Tip: Now that you’ve completed your univariate explorations, it’s time to reflect on and summarize what you’ve found. Use the questions below to help you gather your observations and add your own if you have other thoughts!
Tip: Based on what you saw in the univariate plots, what relationships between variables might be interesting to look at in this section? Don’t limit yourself to relationships between a main output feature and one of the supporting variables. Try to look at relationships between supporting variables as well.
Tip: As before, summarize what you found in your bivariate explorations here. Use the questions below to guide your discussion.
Tip: Now it’s time to put everything together. Based on what you found in the bivariate plots section, create a few multivariate plots to investigate more complex interactions between variables. Make sure that the plots that you create here are justified by the plots you explored in the previous section. If you plan on creating any mathematical models, this is the section where you will do that.
Tip: You’ve done a lot of exploration and have built up an understanding of the structure of and relationships between the variables in your dataset. Here, you will select three plots from all of your previous exploration to present here as a summary of some of your most interesting findings. Make sure that you have refined your selected plots for good titling, axis labels (with units), and good aesthetic choices (e.g. color, transparency). After each plot, make sure you justify why you chose each plot by describing what it shows.

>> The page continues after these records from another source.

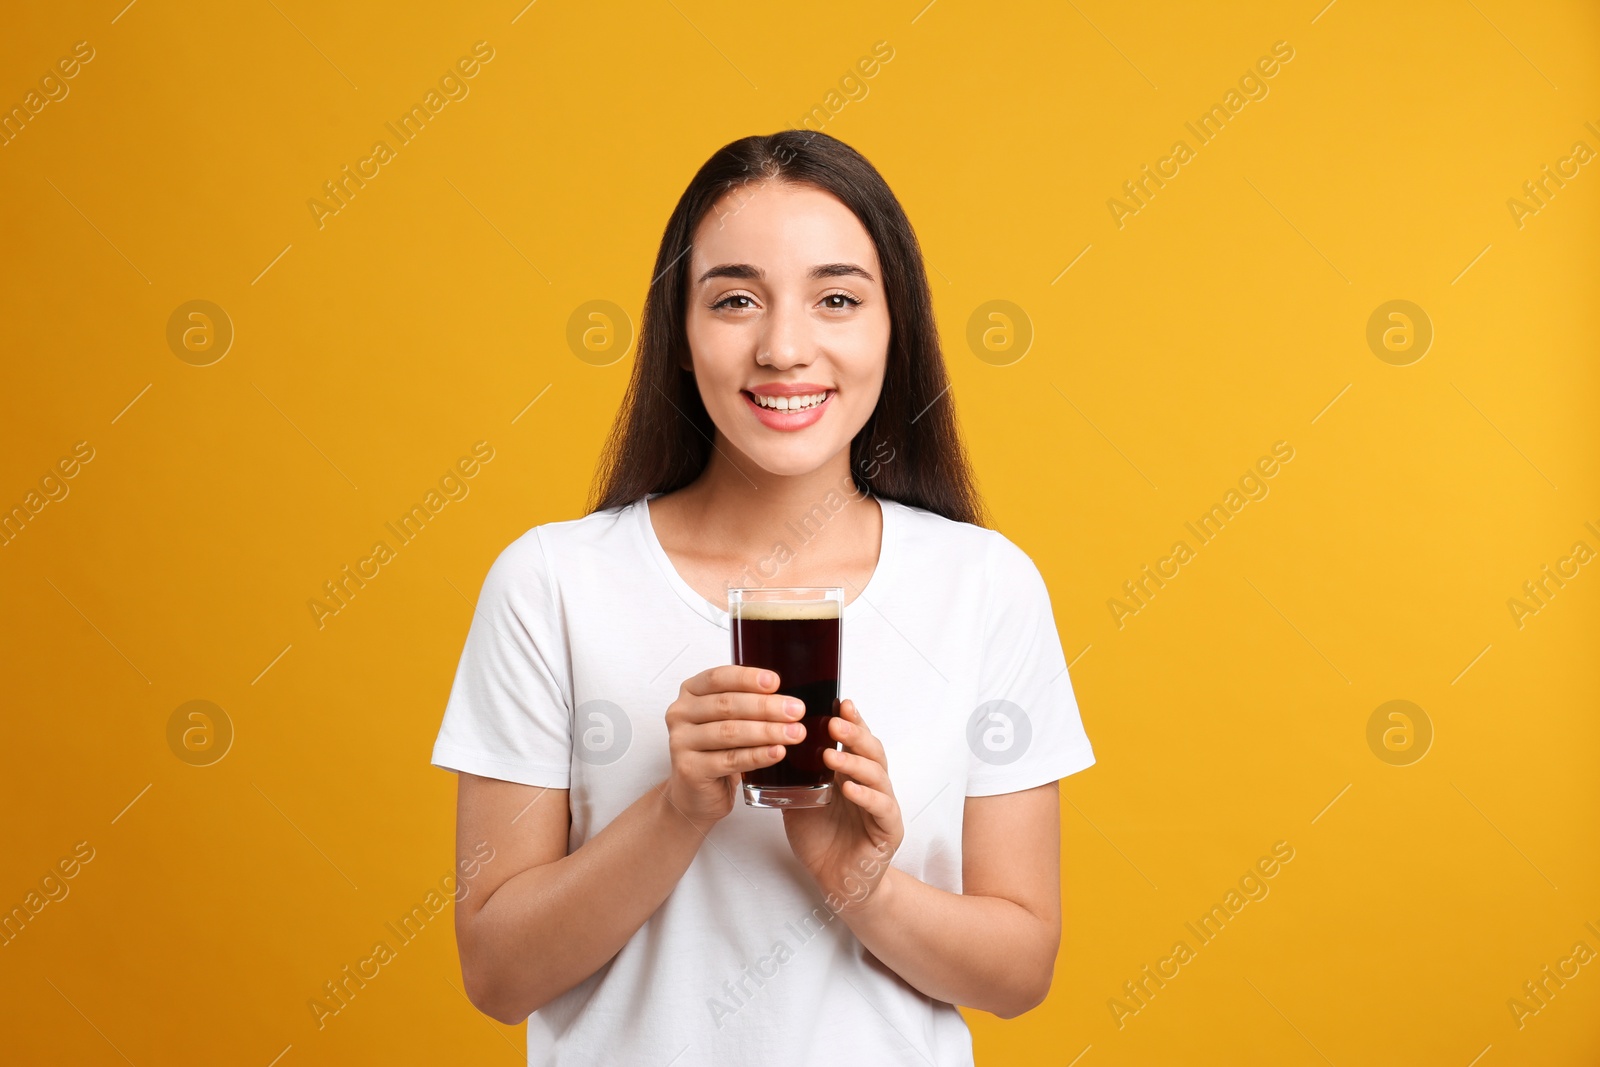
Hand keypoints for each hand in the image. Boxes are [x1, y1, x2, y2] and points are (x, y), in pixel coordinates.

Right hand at [662, 665, 805, 831]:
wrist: (696, 794)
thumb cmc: (715, 751)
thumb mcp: (727, 720)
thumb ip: (747, 703)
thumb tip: (789, 699)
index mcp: (690, 692)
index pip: (718, 678)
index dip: (747, 678)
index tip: (775, 682)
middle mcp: (681, 713)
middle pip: (727, 705)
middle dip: (766, 707)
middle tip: (796, 711)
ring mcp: (681, 742)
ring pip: (730, 732)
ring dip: (767, 731)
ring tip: (794, 733)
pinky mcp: (689, 769)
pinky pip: (729, 760)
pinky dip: (757, 756)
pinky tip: (777, 752)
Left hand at [781, 699, 903, 913]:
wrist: (836, 881)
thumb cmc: (820, 839)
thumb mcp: (798, 800)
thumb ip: (792, 776)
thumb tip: (767, 747)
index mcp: (851, 773)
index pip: (855, 740)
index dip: (850, 720)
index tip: (839, 702)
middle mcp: (870, 784)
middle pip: (870, 750)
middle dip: (854, 734)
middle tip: (835, 722)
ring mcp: (882, 805)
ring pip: (877, 775)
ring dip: (856, 762)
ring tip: (833, 755)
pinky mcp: (889, 830)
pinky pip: (882, 808)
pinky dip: (866, 796)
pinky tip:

Tip: Here’s the final step! Reflect on the exploration you performed and the insights you found. What were some of the struggles that you went through? What went well? What was surprising? Make sure you include an insight into future work that could be done with the dataset.
Tip: Don’t forget to remove this, and the other Tip sections before saving your final work and knitting the final report!